Euro e Unione Europea. Draghi passa alla devozione mistica
Dice Draghi che per far parte del suo governo si deve considerare non solo l’euro ma anche la gestione della sua crisi “un grande successo dell’Unione”.
Ora, di come in Italia, negli ultimi vent’anni, siano crollati salari, occupazione, risparmio privato, comparto industriale/manifatturiero e, complessivamente, il benessere e la qualità della vita ne abbiamo già parlato centinaia di volte. Esercizio fra l’altro abbastanza futile, perché la reale condizione del Paese sta sotto gli occhi di tutti.
Il vero elefante nella stanza continua ad essere la Grecia. E non è, da parte mia, questione di pedanteria parlare sempre delle stesse cose. Perché della crisi greca e della sua gestione ne ha parlato indirettamente Draghi stesso, dicendo una cazzata colossale (qualcuno la chiamerebbe un’oscena fake news) che nessuno della libera stampa si è premurato di contraddire.
E allora lo faccio io.
Numeri, dati, statistiche e percentuali ufficiali di quella gigantesca catastrofe umanitaria li ho riportati decine e decine di volte e non li ripeterò. Chi vuole verificarli può sempre acquistare Memorandum. Ma pur senza citarli nuovamente, si può affermare senza timore di smentita che il “grande successo” della gestione europea della crisi greca ha prodotto in estrema sintesi e rispetto alla condizione di partenza pre 2008:
- esplosione del debito pubblico e aumento del rapporto deficit/PIL;
- tagli draconiani a sanità, istruzione, trasporti, pensioni, servizi e welfare;
- aumento spropositato di disoccupati, poveri, senza tetto, malati e morti (bambini compresi);
- violenta compressione salariale;
- privatizzazioni massicce con aumento dei prezzi e peggioramento dei servizi;
- deindustrializzazione, calo drammatico della produttività e riconversione orientata al terziario;
- emigrazione di massa di migliaia di giovani laureati e diplomati altamente specializzati e spopolamento di intere aree geografiche;
- saccheggio immobiliare da parte di fondi di investimento estero e radicale trasformazione di interi quartieri e città.
La Grecia, quindi, è stata semplicemente depredata e volontariamente infilata in un tunnel fatto di miseria e disperazione da cui non è ancora uscita. E difficilmente ne uscirà, quantomeno nel breve periodo. Altro che “grande successo”.
Ebbene se anche difronte a una realtà incontrovertibile come la condizione del popolo greco si ha ancora la faccia tosta di continuare a raccontare il contrario, allora diventa evidente che la fedeltà che chiede il presidente del consiglio non è di natura politico/ideologica.

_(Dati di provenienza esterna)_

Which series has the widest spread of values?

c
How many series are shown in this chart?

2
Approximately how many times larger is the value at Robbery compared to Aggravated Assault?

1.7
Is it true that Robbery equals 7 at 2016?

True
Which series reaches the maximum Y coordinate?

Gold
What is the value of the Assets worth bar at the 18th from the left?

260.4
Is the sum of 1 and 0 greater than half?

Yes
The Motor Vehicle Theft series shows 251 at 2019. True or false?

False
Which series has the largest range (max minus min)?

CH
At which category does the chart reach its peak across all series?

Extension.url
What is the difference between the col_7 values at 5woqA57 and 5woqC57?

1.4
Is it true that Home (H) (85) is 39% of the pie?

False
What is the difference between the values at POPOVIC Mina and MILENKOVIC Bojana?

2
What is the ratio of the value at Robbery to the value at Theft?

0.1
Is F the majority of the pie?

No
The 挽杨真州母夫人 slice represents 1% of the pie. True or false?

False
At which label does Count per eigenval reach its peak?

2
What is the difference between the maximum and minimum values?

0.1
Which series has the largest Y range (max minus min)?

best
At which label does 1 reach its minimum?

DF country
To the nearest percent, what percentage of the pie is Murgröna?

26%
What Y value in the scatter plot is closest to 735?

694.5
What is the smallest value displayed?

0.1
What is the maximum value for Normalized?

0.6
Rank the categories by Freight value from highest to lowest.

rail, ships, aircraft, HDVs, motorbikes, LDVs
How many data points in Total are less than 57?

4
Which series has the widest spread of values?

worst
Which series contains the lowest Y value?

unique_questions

Ma dogmatico-religiosa.
Per stare dalla sua parte (e quindi provare a concorrere alla spartizione del potere) bisogna sottomettersi non tanto alla sua persona, ma alla religione di cui egli è sacerdote. Non è più politica, bensì purissimo atto di fede. In nome della quale si può impunemente mistificare la verità storico/economica al punto da stravolgerla completamente. Né più né meno quello che hanno sempre fatto le religioni di massa con la realtà naturale ed empirica.
Ed è questo il vero e più grande pericolo.
Una minaccia che non deriva tanto dagli atti compiuti o ancora da compiere, quanto piuttosto dal fanatismo di questa gente. Condizione che rende di fatto impossibile qualunque tipo di dialogo perché è il loro stesso metodo a porli al di fuori del terreno politico, luogo del confronto e dello scontro ma anche della composizione di interessi divergenti e contrapposti.
Coi fanatici non si può trattare. Li si può soltanto combattere.